My pastor said of eugenics that “this is where ideas like evolution lead”. He was trying to “prove” the existence of his god as a sunday message. He’d tried to lay it out as a proof, but all of his points were either tangential (like this one, even if you assume it to be sound) or fallacious.
It was the most wild argument I’ve heard because this wasn’t something he’d just thought of in the moment. He’d prepared a script for this. Someone, presumably, had proofread that script. This, combined with all of the other failed attempts at proof present in the message, was what broke what remained of my faith. So now I can say that I was decoverted by my own pastor, which is wild too!

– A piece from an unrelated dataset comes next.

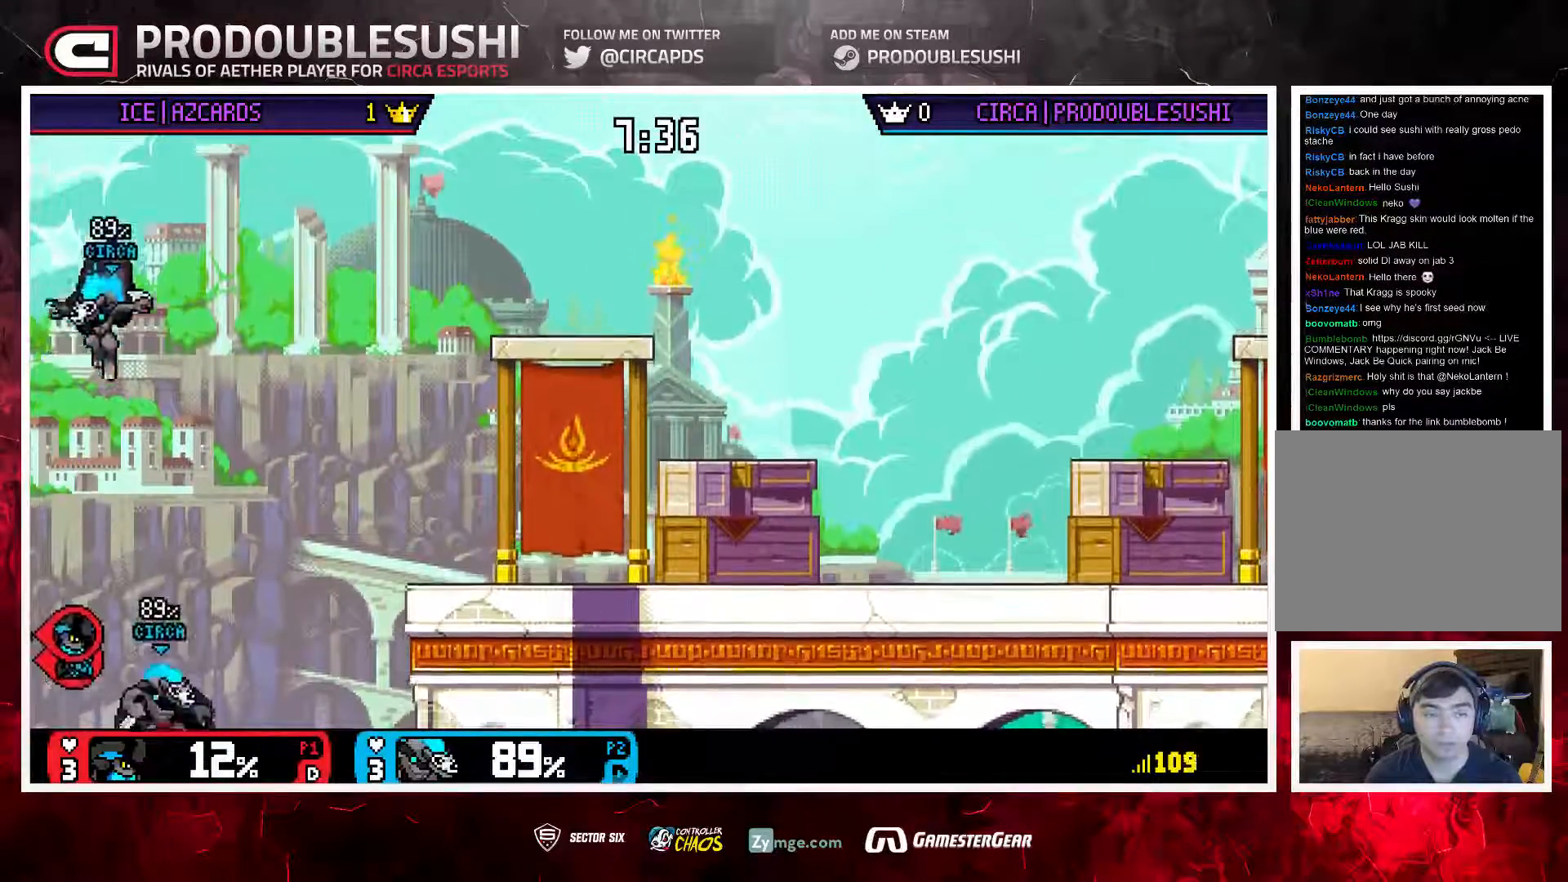
{"buttons": [], "left_stick": "up-right", "right_stick": "center", "events": []}
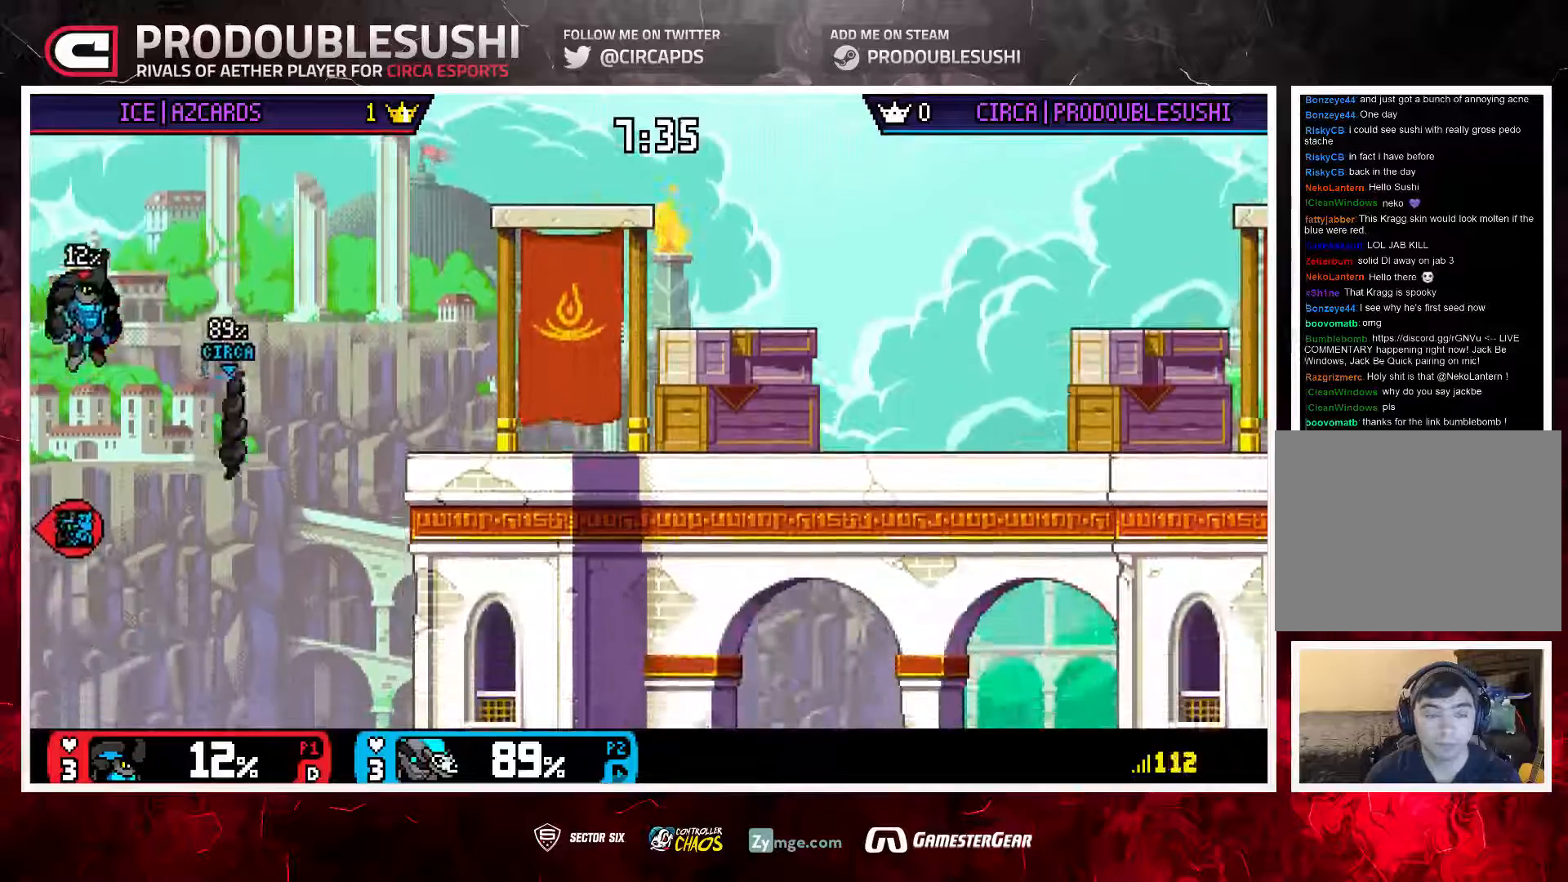
{"buttons": [], "left_stick": "up-right", "right_stick": "center", "events": []}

“Because I can’t cope with the world unless I believe the bad people will go to Hell.”
It was so roundabout and specific that I couldn’t possibly remember the details, but there was apparently a certain baseball player who got an unbelievable score, which was in some way both a holy number and statistically impossible.
They knew all the details and connected it to the player’s own questioning of religion, but I thought it was absurd. Somebody, somewhere, made a very specific play in baseball? Doesn’t sound that unbelievable.Isreal
May I put my own believe and thinking of the topic “God”?
I see God as something real in a metaverse. Everyone has a copy of God in our Brains. God is just a Blueprint, similar to a program or a peace of code. When multiple people believe in the same God, they feel and think in the same direction and apply the rules that the blueprint is given.
I see lots of benefits of having some more powerful being in your mind. To process emotions better that are too strong to handle alone with no hope. But there are also many cases where great mathematicians could go so far, because they tripped into infinities and understood many patterns. A god being is just our structure of society.
The sad part about the believe of god is that people think its more than real. That people should die because God wants to and etc. Because in our Physical world exists nothing that has to do with god. Its all Natural Selection, DNA code executing the right proteins to build things and neurons learning the patterns.